§ **Task prompt**
A word-for-word copy of the lines from the one holding "table_cell [652, 1090, 1138, 1147]" through the final line of the records below is the only output asked for.

**** Data shown ****

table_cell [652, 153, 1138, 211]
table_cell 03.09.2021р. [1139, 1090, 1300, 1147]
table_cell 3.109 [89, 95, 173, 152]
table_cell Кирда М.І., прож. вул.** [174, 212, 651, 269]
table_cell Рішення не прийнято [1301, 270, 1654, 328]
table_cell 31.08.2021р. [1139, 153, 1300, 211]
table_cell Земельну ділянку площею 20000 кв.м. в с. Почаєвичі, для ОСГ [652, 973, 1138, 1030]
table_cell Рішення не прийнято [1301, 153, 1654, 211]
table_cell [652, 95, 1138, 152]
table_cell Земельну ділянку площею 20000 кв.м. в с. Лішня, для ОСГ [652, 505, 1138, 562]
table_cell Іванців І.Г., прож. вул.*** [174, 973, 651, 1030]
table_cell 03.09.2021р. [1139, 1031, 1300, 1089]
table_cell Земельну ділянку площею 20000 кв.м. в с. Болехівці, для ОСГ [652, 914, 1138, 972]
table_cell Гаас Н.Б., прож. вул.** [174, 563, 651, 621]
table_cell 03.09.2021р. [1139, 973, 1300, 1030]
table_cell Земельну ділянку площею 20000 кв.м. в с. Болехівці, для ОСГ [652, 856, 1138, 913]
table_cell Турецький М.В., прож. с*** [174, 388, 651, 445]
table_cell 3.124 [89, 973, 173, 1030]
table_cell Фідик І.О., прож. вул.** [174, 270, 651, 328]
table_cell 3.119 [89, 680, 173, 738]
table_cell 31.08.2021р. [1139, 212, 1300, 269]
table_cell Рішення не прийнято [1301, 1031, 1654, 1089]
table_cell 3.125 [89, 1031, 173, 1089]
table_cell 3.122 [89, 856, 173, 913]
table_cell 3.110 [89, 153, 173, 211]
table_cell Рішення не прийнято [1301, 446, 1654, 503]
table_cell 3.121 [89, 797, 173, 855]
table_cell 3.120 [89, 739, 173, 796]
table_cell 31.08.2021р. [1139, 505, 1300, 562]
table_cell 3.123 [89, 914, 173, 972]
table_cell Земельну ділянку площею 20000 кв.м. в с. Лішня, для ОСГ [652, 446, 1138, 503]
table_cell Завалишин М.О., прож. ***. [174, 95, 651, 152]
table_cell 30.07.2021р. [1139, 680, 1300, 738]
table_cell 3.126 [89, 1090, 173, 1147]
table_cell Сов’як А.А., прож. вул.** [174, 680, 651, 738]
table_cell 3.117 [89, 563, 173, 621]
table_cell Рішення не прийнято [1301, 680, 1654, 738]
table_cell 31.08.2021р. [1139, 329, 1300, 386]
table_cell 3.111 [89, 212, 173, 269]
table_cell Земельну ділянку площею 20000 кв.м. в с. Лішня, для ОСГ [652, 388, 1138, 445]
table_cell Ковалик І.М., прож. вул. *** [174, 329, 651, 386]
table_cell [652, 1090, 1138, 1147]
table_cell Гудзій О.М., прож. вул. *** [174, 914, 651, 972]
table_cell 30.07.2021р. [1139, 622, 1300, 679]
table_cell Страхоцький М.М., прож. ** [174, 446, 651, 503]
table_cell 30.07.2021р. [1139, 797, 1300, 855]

****

§ **Exercise solution**
table_cell [652, 1090, 1138, 1147]
table_cell Гудзій О.М., прож. вул. *** [174, 914, 651, 972]
table_cell 30.07.2021р. [1139, 622, 1300, 679]
table_cell Страхоцький М.М., прож. ** [174, 446, 651, 503]
table_cell 30.07.2021р. [1139, 797, 1300, 855]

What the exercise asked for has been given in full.